■ Direction
Tally the lines in the rows below that contain the word "entry" in any capitalization, and reply with that number alone.

■ Exercise data
################

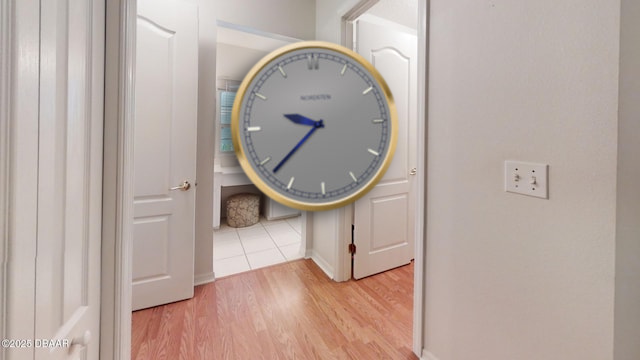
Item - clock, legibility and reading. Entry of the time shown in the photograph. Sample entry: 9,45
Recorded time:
9,38
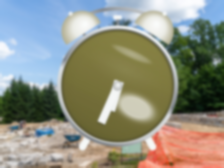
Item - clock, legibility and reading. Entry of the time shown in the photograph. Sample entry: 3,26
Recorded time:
6,34
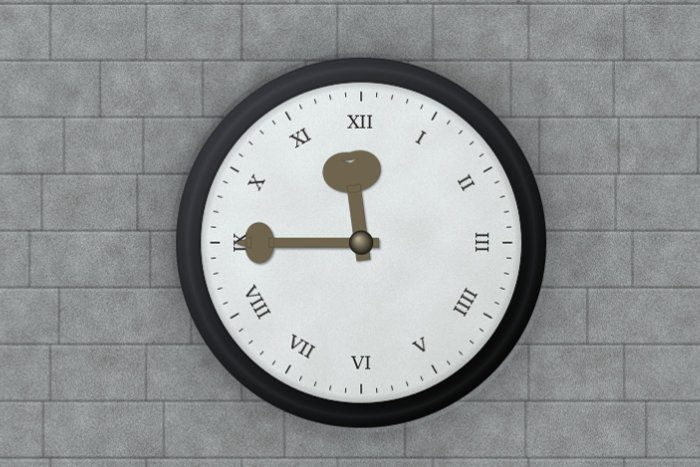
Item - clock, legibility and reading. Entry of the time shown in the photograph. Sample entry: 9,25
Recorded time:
11,45
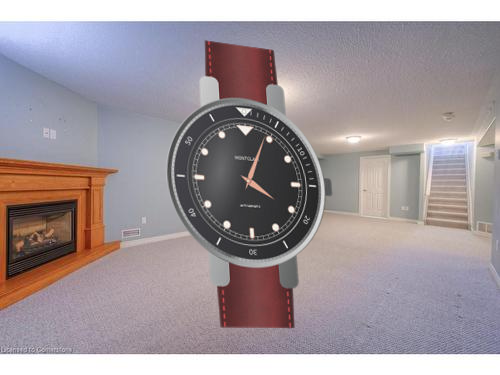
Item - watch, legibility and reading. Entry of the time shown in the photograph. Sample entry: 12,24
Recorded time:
4,04
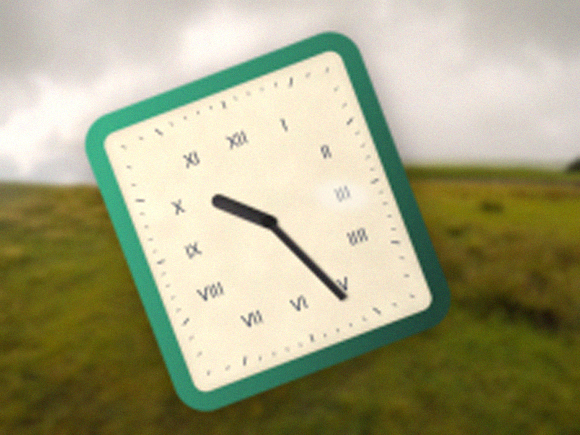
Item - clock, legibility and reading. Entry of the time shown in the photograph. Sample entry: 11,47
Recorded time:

################

■ Task answer
5